- Born: May 31, 1915 Tampa, Florida, United States
- Died: December 11, 1995 (aged 80) Washington, District of Columbia, United States
- Education: Rollins College University of Texas at Austin University of Michigan
- Known for: Linguist

= Robert Lado =

American linguist (1915–1995)

Dr. Robert Lado (May 31, 1915, Tampa, Florida – December 11, 1995, Washington) was an American linguist.

==Early life==
His parents were Spanish immigrants who relocated to Spain before he had a chance to learn English. He returned to the United States at the age of 21 and began to learn English as an adult. This allowed him to develop an understanding of and sensitivity to the challenges confronting immigrants and speakers of other languages learning English as a second language.

==Education==
Lado received his Bachelor of Arts from Rollins College in Winter Park, Florida and his Master of Arts from the University of Texas at Austin. He received his doctorate from the University of Michigan.

==Professor==
He later became a Professor of English and the Director of the University of Michigan's English Language Institute. After several years at the University of Michigan, he joined the staff of Georgetown University in Washington, D.C. At Georgetown, he served as dean of the Institute of Languages (later renamed the Faculty of Languages and Linguistics) for 13 years.

Dr. Lado obtained a Ford-Fulbright Foundation grant to establish English departments at five universities in Spain and cooperated with universities in Latin America. He traveled extensively throughout the world lecturing on linguistics and has received worldwide recognition and honors including honorary doctorates from Georgetown and Sophia University in Tokyo, Japan.

== Contrastive linguistics ==
Lado is considered one of the founders of modern contrastive linguistics, which, as a subdiscipline of applied linguistics, served the purpose of improving language teaching materials. His most influential book is Linguistics across cultures: Applied linguistics for language teachers, in which he states that "in the comparison between native and foreign language lies the key to ease or difficulty in foreign language learning." The book outlines methods for comparing two systems of sound, grammar, vocabulary, writing, and culture.

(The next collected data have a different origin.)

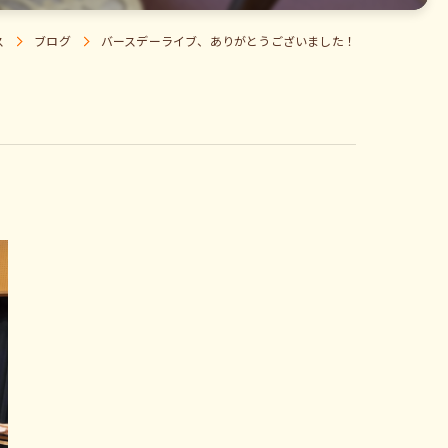
ス
ブログ
バースデーライブ、ありがとうございました！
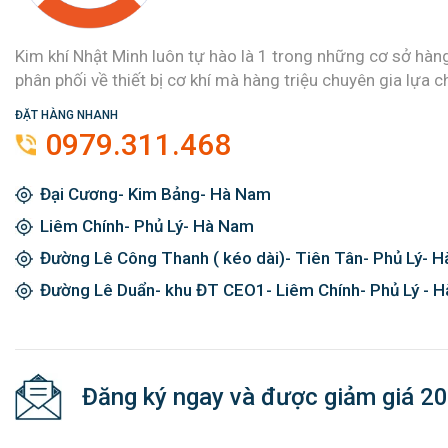
Kim khí Nhật Minh luôn tự hào là 1 trong những cơ sở hàn
phân phối về thiết bị cơ khí mà hàng triệu chuyên gia lựa c
ĐẶT HÀNG NHANH
0979.311.468
Đại Cương- Kim Bảng- Hà Nam
Liêm Chính- Phủ Lý- Hà Nam
Đường Lê Công Thanh ( kéo dài)- Tiên Tân- Phủ Lý- 
Đường Lê Duẩn- khu ĐT CEO1- Liêm Chính- Phủ Lý - 
Đăng ký ngay và được giảm giá 2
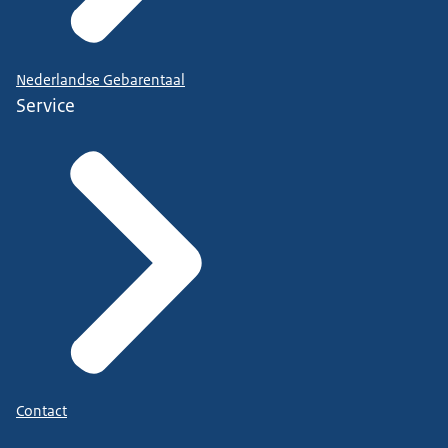
Nederlandse Gebarentaal
Service
Contact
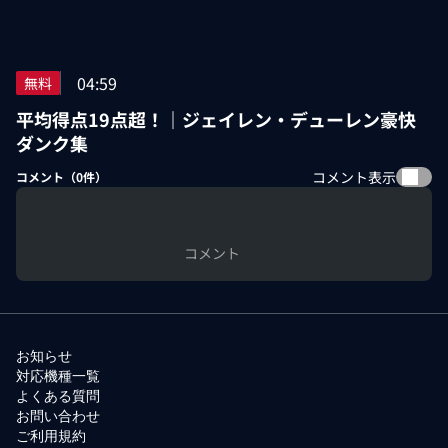
04:59
無料
平均得点19点超！｜ジェイレン・デューレン豪快
ダンク集
コメント表示
コメント（
0
件）
コメント
お知らせ
対応機種一覧
よくある質問
お問い合わせ
ご利用規約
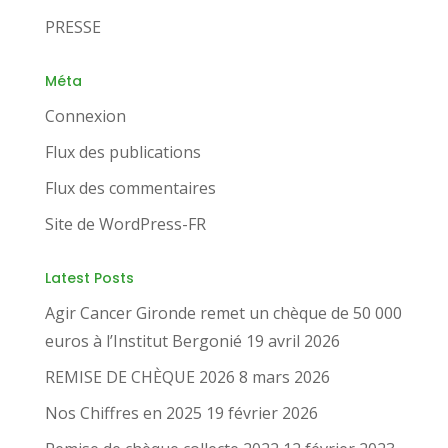
PRESSE
Méta
Connexion
Flux des publications
Flux des commentaires
Site de WordPress-FR
Latest Posts
Agir Cancer Gironde remet un chèque de 50 000
euros à l’Institut Bergonié
19 avril 2026
REMISE DE CHÈQUE 2026
8 mars 2026
Nos Chiffres en 2025
19 février 2026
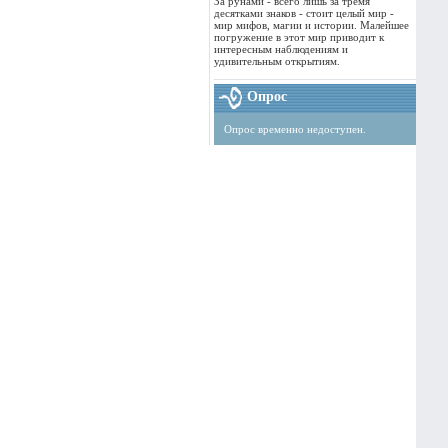
За рунами - всего лишь за тремя
десятками знаков - стоит целый мир -
мир мифов, магии и истории. Малейшее
погружение в этот мир приводит к
интересным наблюдениям и
удивительным открытиям.
Опрос
Опрос временно недоступен.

Lado and Charles Carpenter Fries were both associated with the strong version of the contrastive hypothesis, the belief that difficulties in learning a language can be predicted on the basis of a systematic comparison of the system of the learner's first language (its grammar, phonology, and lexicon) with the system of a second language.

==Lado International Institute==
He later founded and served as president of the Lado International Institute, a successful language instruction institution based on an academically rigorous English education program for speakers of other languages. The school had three campuses in the Washington Metropolitan Area (Washington, D.C., Arlington, Virginia and Silver Spring, Maryland). After COVID-19 pandemic, the school closed its campuses in Silver Spring and Washington DC. Currently, Lado International College is located in Vienna, Virginia.

==Language testing==
In recognition of Lado's ground-breaking contributions to the field of language testing (Lado, 1961), the International Language Testing Association (ILTA) created the prestigious Robert Lado Memorial Award for Outstanding Student Paper presented annually at the Language Testing Research Colloquium (LTRC).

==Other activities==
During his life, he was member of the Spanish Catholic Center in Washington. He also received the medal of honor from the Daughters of the American Revolution of the District of Columbia. He was one of the co-founders of Teachers of English to Speakers of Other Languages (TESOL), a professional association with a mission of teaching English to foreign students.